We can use the categorical column Species to color the points. The color aesthetic is used by geom_point and geom_smooth. Three different regression lines are now drawn. Notice that a legend is automatically created.

ggplot(data=iris,mapping=aes(x=Petal.Length,y=Petal.Width,color=Species))+
  geom_point()+
  geom_smooth(method="lm")

If we wanted to keep a common regression line while keeping the colors for the points, we could specify color aesthetic only for geom_point.

ggplot(data=iris,mapping=aes(x=Petal.Length,y=Petal.Width))+
  geom_point(aes(color=Species))+
  geom_smooth(method="lm")

1.4 Aesthetic parameter

We can change the size of all points by a fixed amount by specifying size outside the aesthetic parameter.

ggplot(data=iris,mapping=aes(x=Petal.Length,y=Petal.Width))+
  geom_point(aes(color=Species),size=3)+
  geom_smooth(method="lm")

1.5 Aesthetic mapping

We can map another variable as size of the points. This is done by specifying size inside the aesthetic mapping. Now the size of the points denote Sepal.Width. A new legend group is created to show this new aesthetic.

ggplot(data=iris,mapping=aes(x=Petal.Length,y=Petal.Width))+
  geom_point(aes(color=Species,size=Sepal.Width))+
  geom_smooth(method="lm")

1.6 Discrete colors

We can change the default colors by specifying new values inside a scale.

ggplot(data=iris,mapping=aes(x=Petal.Length,y=Petal.Width))+
  geom_point(aes(color=Species,size=Sepal.Width))+
  geom_smooth(method="lm")+
  scale_color_manual(values=c("red","blue","green"))

1.7 Continuous colors

We can also map the colors to a continuous variable. This creates a color bar legend item.

ggplot(data=iris,mapping=aes(x=Petal.Length,y=Petal.Width))+
  geom_point(aes(color=Sepal.Width))+
  geom_smooth(method="lm")

1.8 Titles

Now let’s rename the axis labels, change the legend title and add a title, a subtitle and a caption. We change the legend title using scale_color_continuous(). All other labels are changed using labs().

ggplot(data=iris,mapping=aes(x=Petal.Length,y=Petal.Width))+
  geom_point(aes(color=Sepal.Width))+
  geom_smooth(method="lm")+
  scale_color_continuous(name="New Legend Title")+
  labs(title="This Is A Title",subtitle="This is a subtitle",x=" Petal Length", 
       y="Petal Width", caption="This is a little caption.")

→ Actions to take
A. How would the paragraph in the ggplot2 tutorial that begins "We can use the categorical column Species" read as a short list that keeps its main facts?
B. Do these statements agree with the ggplot2 tutorial? For each one, answer yes or no and quote the deciding words.
(i) Specifying size outside the aesthetic parameter changes the size of all points by a fixed amount.
(ii) The legend title is changed with labs().
(iii) Mapping the colors to a continuous variable creates a color bar legend item.
C. What might come next in the ggplot2 tutorial? Continue it from its last line.

[Keypoint coordinate data]
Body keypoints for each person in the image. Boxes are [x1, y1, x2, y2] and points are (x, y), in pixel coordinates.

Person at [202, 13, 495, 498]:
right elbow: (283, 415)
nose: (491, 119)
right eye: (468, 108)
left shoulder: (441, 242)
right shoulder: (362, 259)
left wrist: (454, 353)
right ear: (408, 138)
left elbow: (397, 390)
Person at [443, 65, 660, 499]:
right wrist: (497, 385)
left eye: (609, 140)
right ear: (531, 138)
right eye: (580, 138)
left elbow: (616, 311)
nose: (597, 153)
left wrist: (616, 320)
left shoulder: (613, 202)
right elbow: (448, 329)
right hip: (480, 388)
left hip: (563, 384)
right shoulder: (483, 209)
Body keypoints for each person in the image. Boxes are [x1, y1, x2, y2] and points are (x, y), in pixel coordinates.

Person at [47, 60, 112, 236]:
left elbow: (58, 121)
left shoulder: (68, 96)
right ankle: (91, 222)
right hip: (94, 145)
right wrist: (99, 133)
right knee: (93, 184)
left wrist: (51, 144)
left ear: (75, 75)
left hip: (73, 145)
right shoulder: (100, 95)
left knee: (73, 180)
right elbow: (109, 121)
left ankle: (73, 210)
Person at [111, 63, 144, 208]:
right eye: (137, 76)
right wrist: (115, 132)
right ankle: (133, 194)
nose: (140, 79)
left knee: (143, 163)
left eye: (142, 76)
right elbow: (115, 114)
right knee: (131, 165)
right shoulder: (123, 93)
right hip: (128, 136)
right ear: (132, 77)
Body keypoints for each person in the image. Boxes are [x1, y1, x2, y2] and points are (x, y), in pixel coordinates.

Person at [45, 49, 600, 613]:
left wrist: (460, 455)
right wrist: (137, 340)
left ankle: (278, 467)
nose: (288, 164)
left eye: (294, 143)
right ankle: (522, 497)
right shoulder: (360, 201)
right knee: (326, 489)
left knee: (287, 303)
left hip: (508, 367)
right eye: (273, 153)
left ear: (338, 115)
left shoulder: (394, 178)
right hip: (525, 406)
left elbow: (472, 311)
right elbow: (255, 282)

→ Exercise responses
A.
- The categorical column Species colors the points.
- Both geom_point and geom_smooth use the color aesthetic.
- Three different regression lines are drawn.
- A legend is created automatically.

B.
(i) Yes: "We can change the size of all points by a fixed amount by specifying size outside the aesthetic parameter."
(ii) No: "We change the legend title using scale_color_continuous()."
(iii) Yes: "This creates a color bar legend item."

C.
1.9 Axes modification

Let’s say we are not happy with the x-axis breaks 2,4,6 etc. We would like to have 1,2,3… We change this using scale_x_continuous().

ggplot(data=iris,mapping=aes(x=Petal.Length,y=Petal.Width))+
  geom_point(aes(color=Sepal.Width))+
  geom_smooth(method="lm")+
  scale_color_continuous(name="New Legend Title")+
  scale_x_continuous(breaks=1:8)+
  labs(title="This Is A Title",subtitle="This is a subtitle",x=" Petal Length", 
       y="Petal Width", caption="This is a little caption.")

1.10 Facetting

We can create subplots using the facetting functionality. Let’s create three subplots for the three levels of Species.

ggplot(data=iris,mapping=aes(x=Petal.Length,y=Petal.Width))+
  geom_point(aes(color=Sepal.Width))+
  geom_smooth(method="lm")+
  scale_color_continuous(name="New Legend Title")+
  scale_x_continuous(breaks=1:8)+
  labs(title="This Is A Title",subtitle="This is a subtitle",x=" Petal Length", 
       y="Petal Width", caption="This is a little caption.")+
  facet_wrap(~Species)

1.11 Themes

The look of the plot can be changed using themes. Let’s can the default theme_grey() to theme_bw().

ggplot(data=iris,mapping=aes(x=Petal.Length,y=Petal.Width))+
  geom_point(aes(color=Sepal.Width))+
  geom_smooth(method="lm")+
  scale_color_continuous(name="New Legend Title")+
  scale_x_continuous(breaks=1:8)+
  labs(title="This Is A Title",subtitle="This is a subtitle",x=" Petal Length", 
       y="Petal Width", caption="This is a little caption.")+
  facet_wrap(~Species)+
  theme_bw()

All non-data related aspects of the plot can be modified through themes. Let’s modify the colors of the title labels and turn off the gridlines. The various parameters for theme ca be found using ?theme.

ggplot(data=iris,mapping=aes(x=Petal.Length,y=Petal.Width))+
  geom_point(aes(color=Sepal.Width))+
  geom_smooth(method="lm")+
  scale_color_continuous(name="New Legend Title")+
  scale_x_continuous(breaks=1:8)+
  labs(title="This Is A Title",subtitle="This is a subtitle",x=" Petal Length", 
       y="Petal Width", caption="This is a little caption.")+
  facet_wrap(~Species)+
  theme_bw()+
  theme(
    axis.title=element_text(color="Blue",face="bold"),
    plot.title=element_text(color="Green",face="bold"),
    plot.subtitle=element_text(color="Pink"),
    panel.grid=element_blank()
  )

Themes can be saved and reused.

newtheme <- theme(
    axis.title=element_text(color="Blue",face="bold"),
    plot.title=element_text(color="Green",face="bold"),
    plot.subtitle=element_text(color="Pink"),
    panel.grid=element_blank())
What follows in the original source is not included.